Saved data entries:
※
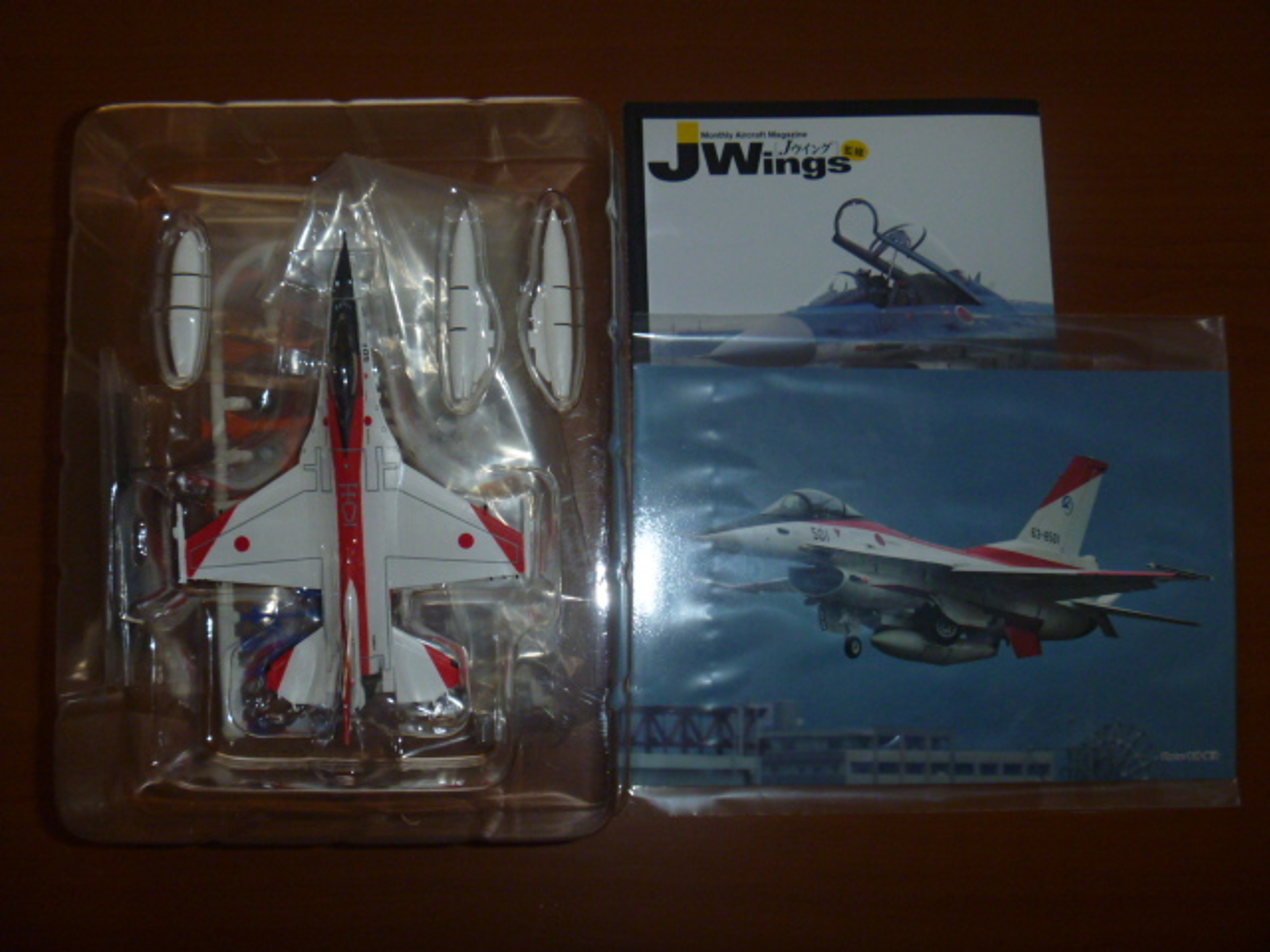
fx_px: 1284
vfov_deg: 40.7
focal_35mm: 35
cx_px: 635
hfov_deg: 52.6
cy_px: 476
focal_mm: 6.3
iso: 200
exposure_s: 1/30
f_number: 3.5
※
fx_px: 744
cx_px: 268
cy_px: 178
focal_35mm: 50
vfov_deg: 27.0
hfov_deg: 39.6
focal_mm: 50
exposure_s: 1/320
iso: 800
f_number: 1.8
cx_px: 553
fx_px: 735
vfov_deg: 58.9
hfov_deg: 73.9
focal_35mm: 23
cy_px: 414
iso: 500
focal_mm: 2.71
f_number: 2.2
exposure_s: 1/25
※
**About this task**: Only the lines above starting with the one with "fx_px: 1284" and going through the one with "f_number: 3.5" are to be copied, word for word and with both ends kept.

**Written answer**:
fx_px: 1284
vfov_deg: 40.7
focal_35mm: 35
cx_px: 635
hfov_deg: 52.6
cy_px: 476
focal_mm: 6.3
iso: 200
exposure_s: 1/30
f_number: 3.5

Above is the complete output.